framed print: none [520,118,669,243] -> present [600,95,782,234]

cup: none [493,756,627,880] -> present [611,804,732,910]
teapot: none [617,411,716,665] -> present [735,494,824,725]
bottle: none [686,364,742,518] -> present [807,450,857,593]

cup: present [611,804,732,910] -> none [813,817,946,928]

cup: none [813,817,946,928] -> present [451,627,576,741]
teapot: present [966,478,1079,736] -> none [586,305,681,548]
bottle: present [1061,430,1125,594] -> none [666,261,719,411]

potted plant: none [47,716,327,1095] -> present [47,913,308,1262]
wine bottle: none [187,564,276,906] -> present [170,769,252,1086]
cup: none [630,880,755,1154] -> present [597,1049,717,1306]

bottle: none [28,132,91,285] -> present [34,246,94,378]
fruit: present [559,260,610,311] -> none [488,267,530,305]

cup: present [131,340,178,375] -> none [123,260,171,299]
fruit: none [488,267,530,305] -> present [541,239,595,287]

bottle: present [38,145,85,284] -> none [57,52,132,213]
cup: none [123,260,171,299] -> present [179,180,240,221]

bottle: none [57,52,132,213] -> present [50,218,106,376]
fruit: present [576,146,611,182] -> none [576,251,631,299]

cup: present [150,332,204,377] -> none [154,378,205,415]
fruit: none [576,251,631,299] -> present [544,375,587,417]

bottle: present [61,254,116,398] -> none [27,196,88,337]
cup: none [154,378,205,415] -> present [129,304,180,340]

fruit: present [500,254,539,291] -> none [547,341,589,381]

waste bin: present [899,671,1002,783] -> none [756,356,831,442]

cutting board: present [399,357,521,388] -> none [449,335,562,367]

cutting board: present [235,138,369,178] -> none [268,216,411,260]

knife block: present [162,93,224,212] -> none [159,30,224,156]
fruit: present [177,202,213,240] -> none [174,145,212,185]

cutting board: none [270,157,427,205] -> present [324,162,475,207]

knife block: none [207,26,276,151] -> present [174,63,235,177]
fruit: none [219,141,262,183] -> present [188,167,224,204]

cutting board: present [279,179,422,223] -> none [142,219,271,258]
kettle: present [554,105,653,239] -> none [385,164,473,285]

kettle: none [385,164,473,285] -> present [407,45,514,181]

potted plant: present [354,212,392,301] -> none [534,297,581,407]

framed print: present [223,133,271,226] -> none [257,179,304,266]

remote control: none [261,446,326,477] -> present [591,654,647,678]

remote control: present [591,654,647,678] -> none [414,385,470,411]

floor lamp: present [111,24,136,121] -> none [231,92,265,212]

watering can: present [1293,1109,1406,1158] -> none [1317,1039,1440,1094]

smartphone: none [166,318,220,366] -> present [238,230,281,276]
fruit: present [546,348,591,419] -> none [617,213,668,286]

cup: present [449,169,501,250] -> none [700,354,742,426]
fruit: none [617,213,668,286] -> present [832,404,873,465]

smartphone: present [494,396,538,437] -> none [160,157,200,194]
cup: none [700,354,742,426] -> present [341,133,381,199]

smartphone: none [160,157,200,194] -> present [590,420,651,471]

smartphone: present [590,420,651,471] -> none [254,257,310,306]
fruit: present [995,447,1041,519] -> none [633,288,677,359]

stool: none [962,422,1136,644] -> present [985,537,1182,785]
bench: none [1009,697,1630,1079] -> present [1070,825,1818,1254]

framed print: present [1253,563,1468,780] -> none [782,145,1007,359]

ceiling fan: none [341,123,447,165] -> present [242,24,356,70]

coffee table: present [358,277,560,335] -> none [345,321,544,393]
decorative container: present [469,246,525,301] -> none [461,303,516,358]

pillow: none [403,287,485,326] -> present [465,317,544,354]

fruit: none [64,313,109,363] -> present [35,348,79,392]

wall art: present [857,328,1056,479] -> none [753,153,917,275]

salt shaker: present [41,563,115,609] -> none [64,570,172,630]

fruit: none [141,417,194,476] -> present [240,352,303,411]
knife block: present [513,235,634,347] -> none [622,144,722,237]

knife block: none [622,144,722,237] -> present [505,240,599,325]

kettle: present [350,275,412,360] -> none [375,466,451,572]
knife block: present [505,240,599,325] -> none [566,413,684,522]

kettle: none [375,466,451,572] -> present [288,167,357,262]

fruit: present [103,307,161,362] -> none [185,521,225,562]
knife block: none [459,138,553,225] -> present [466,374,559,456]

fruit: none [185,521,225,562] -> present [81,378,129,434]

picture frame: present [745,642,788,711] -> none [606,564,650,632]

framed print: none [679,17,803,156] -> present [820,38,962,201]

__________

| Written task |
Word for word, restate the lines of the data above that fall between the line holding "salt shaker: present" and the line holding "fruit: none [185,521,225,562]", inclusive, and no other lines.

| Result below |
salt shaker: present [41,563,115,609] -> none [64,570,172,630]

fruit: none [141,417,194,476] -> present [240,352,303,411]
knife block: present [513,235,634,347] -> none [622,144,722,237]

knife block: none [622,144,722,237] -> present [505,240,599,325]

kettle: present [350,275,412,360] -> none [375,466,451,572]
knife block: present [505,240,599,325] -> none [566,413,684,522]

kettle: none [375,466,451,572] -> present [288,167,357,262]

fruit: present [103,307,161,362] -> none [185,521,225,562]
knife block: none [459,138,553,225] -> present [466,374,559,456]

fruit: none [185,521,225,562] -> present [81,378,129,434]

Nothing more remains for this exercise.